É por isso, Serra, que o Brasil não pode mais andar para trás. Não pode voltar para as mãos de gente tão arrogante com seu povo e tão dócil aos graúdos. Não pode mais ser governado por gente fria, que não sente a dor alheia e não é ansiosa e aflita por mudar. Não pode mais, Serra, não pode mais ser governado por gente que renegou seus anos mais generosos, mais valentes, mais decididos e que entregou seus sonhos ao pragmatismo, que disfarça de si mesmo sua capitulação ao inimigo em nome do discurso moderno, como se pudesse ser moderno aquilo que é apoiado pelo Brasil mais retrógrado, elitista, escravocrata, reacionário. Há gente assim no apoio a Lula e a Dilma, por razões de conveniência - político eleitoral, sim. Mas há duzentas vezes mais a seu lado, sem qualquer razão senão a de ver que sua candidatura e sua eleição são a forma de barrar a ascensão da “ralé”. Onde houver um brasileiro empedernidamente reacionário, haverá um eleitor seu José Serra. Normalmente não falaria assim a um homem mais velho, não cometeria tal ousadia.

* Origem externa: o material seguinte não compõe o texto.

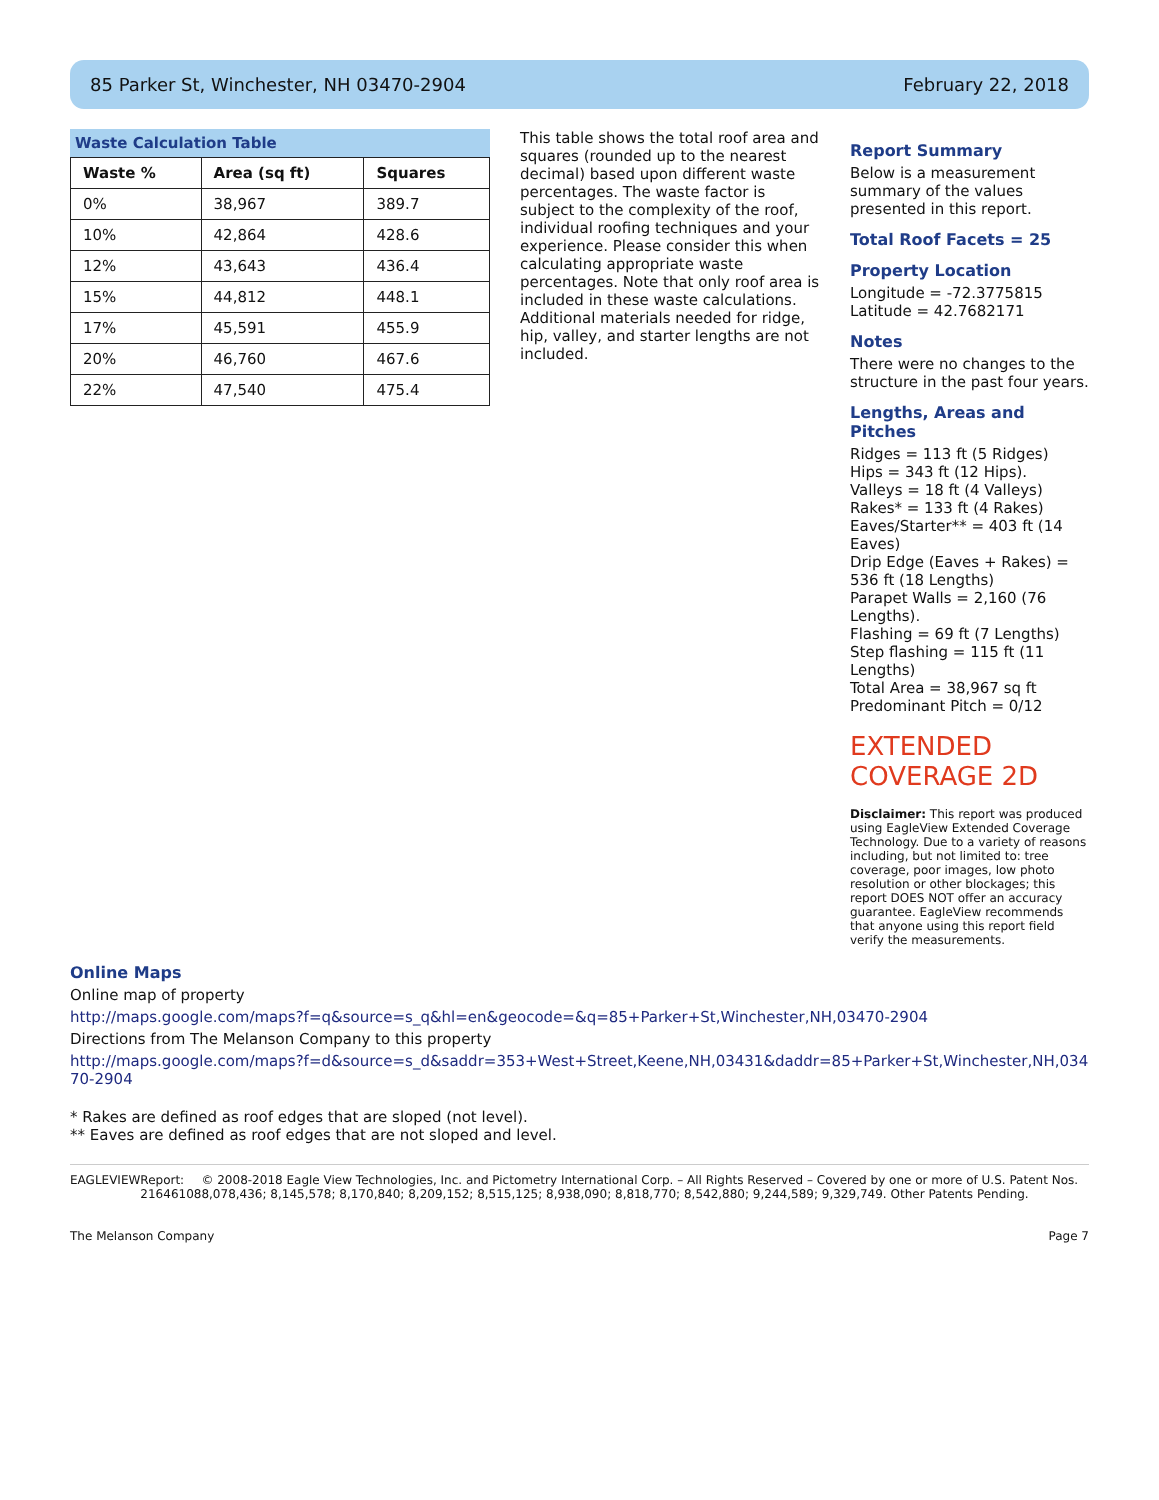85 Parker St, Winchester, NH 03470-2904 February 22, 2018
Waste Calculation Table
| Waste % | Area (sq ft) | Squares |
| --- | --- | --- |
| 0% | 38,967 | 389.7 |
| 10% | 42,864 | 428.6 |
| 12% | 43,643 | 436.4 |
| 15% | 44,812 | 448.1 |
| 17% | 45,591 | 455.9 |
| 20% | 46,760 | 467.6 |
| 22% | 47,540 | 475.4 |
This table shows the total roof area and squares (rounded up to the nearest decimal) based upon different waste percentages. The waste factor is subject to the complexity of the roof, individual roofing techniques and your experience. Please consider this when calculating appropriate waste percentages. Note that only roof area is included in these waste calculations. Additional materials needed for ridge, hip, valley, and starter lengths are not included.
Report Summary
Below is a measurement summary of the values presented in this report.
Total Roof Facets = 25
Property Location
Longitude = -72.3775815
Latitude = 42.7682171
Notes
There were no changes to the structure in the past four years.
Lengths, Areas and Pitches
Ridges = 113 ft (5 Ridges)
Hips = 343 ft (12 Hips).
Valleys = 18 ft (4 Valleys)
Rakes* = 133 ft (4 Rakes)
Eaves/Starter** = 403 ft (14 Eaves)
Drip Edge (Eaves + Rakes) = 536 ft (18 Lengths)
Parapet Walls = 2,160 (76 Lengths).
Flashing = 69 ft (7 Lengths)
Step flashing = 115 ft (11 Lengths)
Total Area = 38,967 sq ft
Predominant Pitch = 0/12
EXTENDED COVERAGE 2D
Disclaimer: This report was produced using EagleView Extended Coverage Technology. Due to a variety of reasons including, but not limited to: tree coverage, poor images, low photo resolution or other blockages; this report DOES NOT offer an accuracy guarantee. EagleView recommends that anyone using this report field verify the measurements.
Online Maps
Online map of property
http://maps.google.com/maps?f=q&source=s_q&hl=en&geocode=&q=85+Parker+St,Winchester,NH,03470-2904
Directions from The Melanson Company to this property
http://maps.google.com/maps?f=d&source=s_d&saddr=353+West+Street,Keene,NH,03431&daddr=85+Parker+St,Winchester,NH,03470-2904
* Rakes are defined as roof edges that are sloped (not level).
** Eaves are defined as roof edges that are not sloped and level.
EAGLEVIEW Report: 21646108 © 2008-2018 Eagle View Technologies, Inc. and Pictometry International Corp. – All Rights Reserved – Covered by one or more of U.S. Patent Nos. 8,078,436; 8,145,578; 8,170,840; 8,209,152; 8,515,125; 8,938,090; 8,818,770; 8,542,880; 9,244,589; 9,329,749. Other Patents Pending.
The Melanson Company Page 7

Mas sinto esta necessidade, além de mim, além de minha timidez natural, além de minha própria insuficiência. Sinto-me na obrigação de ser a voz do teu passado, José Serra. É um jovem que a Deus só pede que suas convicções não lhes caiam como o tempo faz cair aos cabelos, que suas causas não fraquejem como o tempo faz fraquejar o corpo, que seu amor ao povo brasileiro sobreviva como a paixão da vida inteira.

Que o conhecimento, que o tempo há de trazer, não seja o capital de meu sucesso, mas ferramenta do futuro. Vi um homem, já idoso, enfrentar derrotas eleitorais e morrer como um vitorioso, por jamais ter traído as idéias que defendeu. Erros, todo humano os comete. Traição, porém, é o assassinato de nós mesmos.

Matamos quem fomos em troca de um novo papel. Talvez venha daí sua dificuldade de dormir. Na remota hipótese de vencer as eleições, José Serra, o senhor será o derrotado. O senhor é o algoz dos seus melhores sonhos.